12. Researchers to Study BRCA1-Related Breast Cancer
- BRCA1-related tumors are usually triple negative, meaning they lack estrogen, progesterone, and Her2 receptors, which are effective drug targets for treating other forms of breast cancer.
- Targeted treatments do not exist for BRCA1-related tumors, which tend to be more aggressive and difficult to manage by conventional therapies. They are also more likely to recur.
In its healthy state, BRCA1 acts as a tumor suppressor.
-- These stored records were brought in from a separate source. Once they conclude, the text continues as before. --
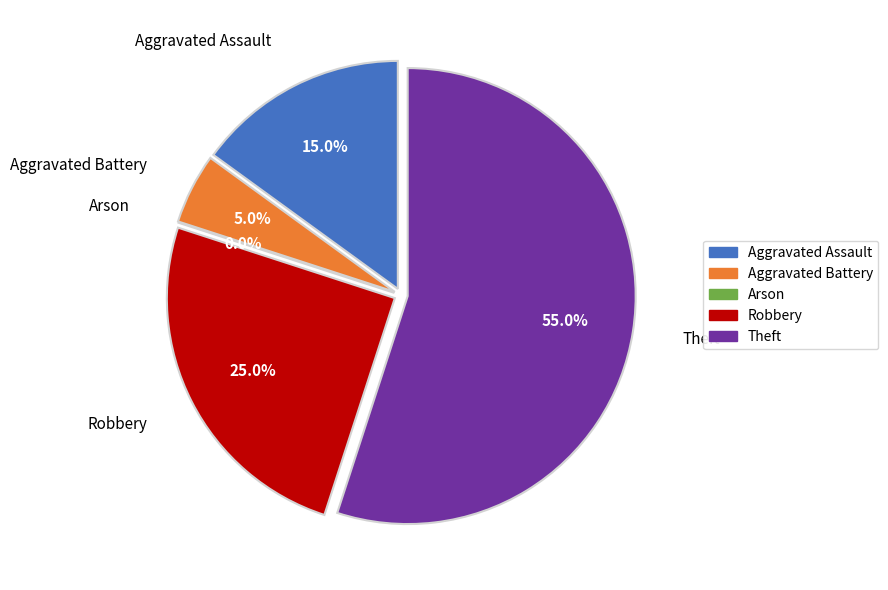

Rank the categories by value from lowest to highest.

Arson, Aggravated Battery, Aggravated Assault, Robbery, Theft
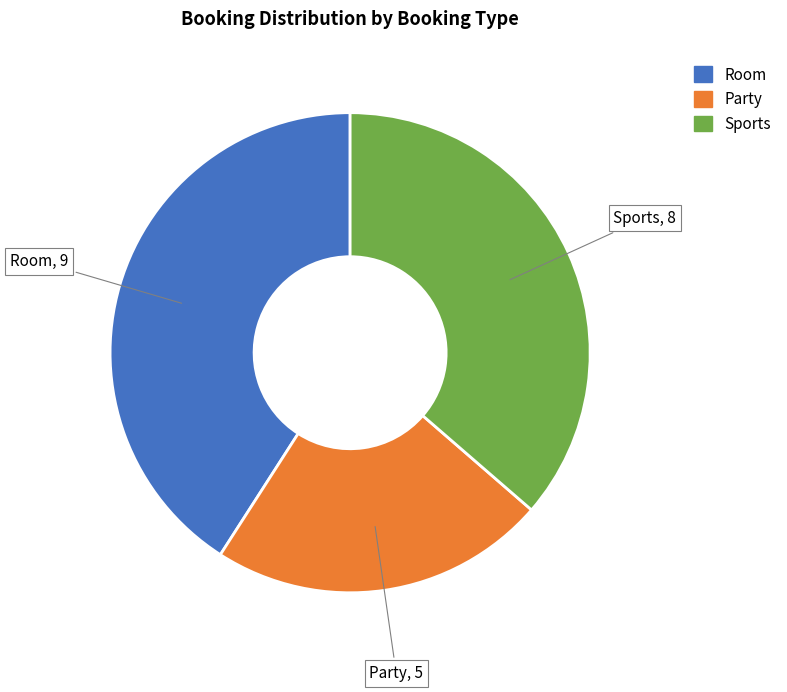

Is the sum of Sports and Party greater than half?

Yes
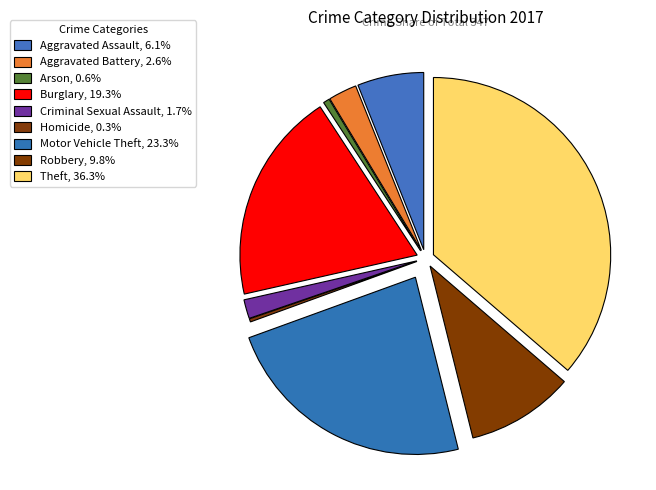

Combined, do Homicide and Robbery account for over 50%?

No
The BRCA1 protein, a product of the gene, helps coordinate the repair of damaged DNA in cells before they divide.
Tumor-suppressing genes exist in all cells, but if one is mutated, the vital DNA protection is lost
If the BRCA1 gene is mutated, it doesn’t properly protect the DNA and can eventually lead to transformation of cells to the cancerous state.
Scientists will map out the structure of BRCA1-related interactions in healthy and mutated versions of the protein and determine exactly how each operates at the molecular level.
For more information: Virginia Tech Carilion Research Institute
13. Nevaxar Fails to Slow Advanced Her-2 negative Breast Cancer
- A Phase 3 trial of cancer drug Nexavar in patients with advanced breast cancer failed to delay progression of the disease, according to the drug’s makers, Bayer and Onyx Pharmaceuticals, Inc., an Amgen subsidiary.
- The study, called Reslience, evaluated Nexavar in combination with capecitabine, an oral chemotherapeutic agent, in patients with HER2-negative breast cancer.